What Learning About Death Taught Me About Life

Just like getting in that car with a stranger years ago, I don’t know where this path I am on will lead me.

Just like getting in that car with a stranger years ago, I don’t know where this path I am on will lead me.

This article originally appeared on Role Reboot and has been republished with permission. 


Sometimes, spending a day in a car with someone you’ve never met can not only change how you think about death, but also change how you live your life.

Years ago, I was driving to another city to attend a board meeting for a national reproductive rights organization. The Executive Director asked me if I could give another volunteer, a person I’d never met, a ride. I groaned and hesitantly agreed. I’m friendly and extremely chatty, but I’m always fearful of having to be charming for any length of time, let alone with a stranger, let alone in a car for 16 hours together.

But within minutes of meeting Jessica I realized I’d found a kindred spirit. We shared many of the same values around social justice, sexuality, and feminism. During that car ride, as we talked about the pro-choice movement, she told me about a pro-choice organization in the dying with dignity movement. The more we talked about choice and aid in dying for people facing serious illnesses, the more I wanted to know.

Because of Jessica, I got involved in that end-of-life choice organization. The knowledge and volunteer training I’ve received through them fundamentally changed my understanding of death, the systems around it, and gave me a passion for changing culture around death, loss, and grief. I learned what active listening is, and how to be present in a way I had never before understood.

Now, four years later, I dedicate volunteer time to end-of-life choice and advocacy, and am a thanatology student (death studies) working toward death doula certification. Death doulas, like birth doulas, are guides to support individuals, their loved ones, and care providers at the beginning or end-of-life transition. Abortion doulas perform the same function. I have also hosted a Death Cafe, a global movement of individuals hosting informal discussions, working to increase awareness of and prompt thoughts about death. Plus, there’s cake.

Since I’ve gotten involved in this area, I’ve realized increasingly how feminism, particularly reproductive health, and the end-of-life choice movement are interconnected human rights issues.

These movements cover similar aspects of issues around equity, health, authentic choice, access, and bodily autonomy. The social change that has been created has often come from grassroots, community-based initiatives driven by passionate individuals working together. It’s often a taking back of power.

Allyship is fundamental to each, and how you show up in those spaces is equally important. By decentring ourselves, and centring the person experiencing a need, we can help change problematic approaches to complex issues. We continually need to educate ourselves, listen to and respect the needs of others, and provide wraparound support to them as well as the people in their lives.

Being part of the dying process and loss is never easy, nor should it be. For people who are dying, their needs can get lost in the mix of the opinions, beliefs, and needs of others, including healthcare practitioners. Our culture and institutions often see death as “failure.” We promote anti-aging everything, and institutionalize, disconnect from, and make invisible the mortal and the vulnerable, which makes accepting and coping with loss even more difficult.

Death is the one thing that connects us all, and yet, it is one area in which we are least prepared. Further, the paternalistic, patriarchal, consumerist nature of cultural, healthcare, and legal systems dictate how we begin, live, and end our lives.

What I love about the feminist and death preparation movements is that they challenge those systems on multiple levels.
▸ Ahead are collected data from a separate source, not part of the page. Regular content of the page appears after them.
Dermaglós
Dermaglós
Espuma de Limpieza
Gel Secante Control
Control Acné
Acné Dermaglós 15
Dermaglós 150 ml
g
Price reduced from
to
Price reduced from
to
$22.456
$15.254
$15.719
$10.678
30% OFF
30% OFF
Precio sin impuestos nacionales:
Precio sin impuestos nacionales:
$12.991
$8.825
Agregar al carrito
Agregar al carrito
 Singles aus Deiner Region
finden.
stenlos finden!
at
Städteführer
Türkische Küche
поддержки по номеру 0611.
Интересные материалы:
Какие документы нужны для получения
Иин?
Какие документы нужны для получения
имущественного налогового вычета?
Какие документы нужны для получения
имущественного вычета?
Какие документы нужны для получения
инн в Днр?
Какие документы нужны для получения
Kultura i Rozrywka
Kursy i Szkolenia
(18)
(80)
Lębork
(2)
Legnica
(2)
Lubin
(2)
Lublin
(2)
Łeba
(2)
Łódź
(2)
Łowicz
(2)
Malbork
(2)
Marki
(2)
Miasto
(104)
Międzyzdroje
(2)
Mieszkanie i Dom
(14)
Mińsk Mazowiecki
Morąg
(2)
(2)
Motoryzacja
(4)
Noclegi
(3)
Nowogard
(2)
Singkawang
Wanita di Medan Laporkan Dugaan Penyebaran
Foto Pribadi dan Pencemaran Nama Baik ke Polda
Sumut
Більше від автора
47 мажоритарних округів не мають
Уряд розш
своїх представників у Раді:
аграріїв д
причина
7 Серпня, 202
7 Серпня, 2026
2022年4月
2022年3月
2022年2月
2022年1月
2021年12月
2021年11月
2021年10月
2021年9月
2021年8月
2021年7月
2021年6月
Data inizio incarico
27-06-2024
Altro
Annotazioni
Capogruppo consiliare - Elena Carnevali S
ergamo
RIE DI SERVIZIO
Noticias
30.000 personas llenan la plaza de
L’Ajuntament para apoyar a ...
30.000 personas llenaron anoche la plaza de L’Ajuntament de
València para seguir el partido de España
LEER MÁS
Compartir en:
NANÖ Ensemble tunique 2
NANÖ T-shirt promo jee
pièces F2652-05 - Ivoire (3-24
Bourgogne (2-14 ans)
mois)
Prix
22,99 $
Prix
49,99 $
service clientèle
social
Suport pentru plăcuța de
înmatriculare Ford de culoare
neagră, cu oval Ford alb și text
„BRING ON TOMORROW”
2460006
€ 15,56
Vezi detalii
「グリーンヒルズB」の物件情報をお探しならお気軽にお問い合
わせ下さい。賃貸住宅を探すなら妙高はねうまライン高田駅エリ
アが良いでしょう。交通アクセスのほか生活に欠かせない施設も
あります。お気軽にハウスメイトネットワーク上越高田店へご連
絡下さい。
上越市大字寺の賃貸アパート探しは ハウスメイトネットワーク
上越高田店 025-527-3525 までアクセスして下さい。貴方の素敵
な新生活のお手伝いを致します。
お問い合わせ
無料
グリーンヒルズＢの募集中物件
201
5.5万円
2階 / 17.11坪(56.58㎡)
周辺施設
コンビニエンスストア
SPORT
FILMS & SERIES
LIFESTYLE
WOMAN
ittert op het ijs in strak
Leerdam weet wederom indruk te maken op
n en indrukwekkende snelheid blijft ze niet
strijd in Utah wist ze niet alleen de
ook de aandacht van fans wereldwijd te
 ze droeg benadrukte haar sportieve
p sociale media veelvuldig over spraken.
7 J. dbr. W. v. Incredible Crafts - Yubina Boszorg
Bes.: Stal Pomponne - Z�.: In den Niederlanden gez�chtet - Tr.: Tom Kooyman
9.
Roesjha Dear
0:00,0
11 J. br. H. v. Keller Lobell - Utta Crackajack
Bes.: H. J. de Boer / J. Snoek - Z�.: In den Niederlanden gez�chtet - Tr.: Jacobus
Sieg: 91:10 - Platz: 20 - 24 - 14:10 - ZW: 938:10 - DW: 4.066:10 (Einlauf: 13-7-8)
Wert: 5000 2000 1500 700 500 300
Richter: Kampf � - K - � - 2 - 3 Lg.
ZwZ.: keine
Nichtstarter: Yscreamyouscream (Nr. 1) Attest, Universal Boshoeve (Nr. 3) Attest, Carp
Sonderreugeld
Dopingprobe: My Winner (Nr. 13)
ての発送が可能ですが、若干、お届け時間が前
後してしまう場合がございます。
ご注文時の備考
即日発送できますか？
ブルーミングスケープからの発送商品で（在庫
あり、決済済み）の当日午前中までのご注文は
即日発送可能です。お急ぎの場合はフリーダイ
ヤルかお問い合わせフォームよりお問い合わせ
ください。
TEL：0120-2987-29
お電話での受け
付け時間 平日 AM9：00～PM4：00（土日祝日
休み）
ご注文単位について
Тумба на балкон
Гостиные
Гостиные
They encourage literacy, allyship, community, action, intersectionality, advocacy, and collaboration. There is incredible compassion, and yes, humor, embedded within each.

My best lesson in how to show up for death came from a feminist mentor, Bev. She was my CEO at a national feminist organization I worked for. In 2013, our colleague Barb had cancer and was facing her final years. She was intensely private and fairly isolated in later life. Bev, as Barb’s primary caregiver, pulled together a team among us for everything from paying bills to maintaining Barb’s manicures. Because of Bev, Barb blossomed in the love around her in her final years. I learned which kind of socks she preferred, and discovered she loved Tiger Woods. She was seen, heard, and her wishes respected. Barb had finally let us into her life, only to then be leaving it.

She passed away at a hospice, quietly, after the nurse stepped out briefly. I was grateful, as she seemed to go on her own terms. When she died, a couple of us came to say goodbye.

We sat on a couch beside Barb’s body. Bev was sorting through Barb’s purse and the hospice nurse came in to say the doctor would be in. When the nurse left, Bev turned to Barb and said: “Great, she probably thinks ‘Your body’s not even cold yet and they’re already stealing your things!’” We laughed through our tears. It was beautiful.

Just like getting in that car with a stranger years ago, I don’t know where this path I am on will lead me. But the inspiration and teachings from those in both the death education and feminist communities I am part of have improved the path I see for myself, and for others. I am less fearful (as much as one can be about the unknown). And I know that if I can try to help others to become more informed and less fearful about death, we can live better lives.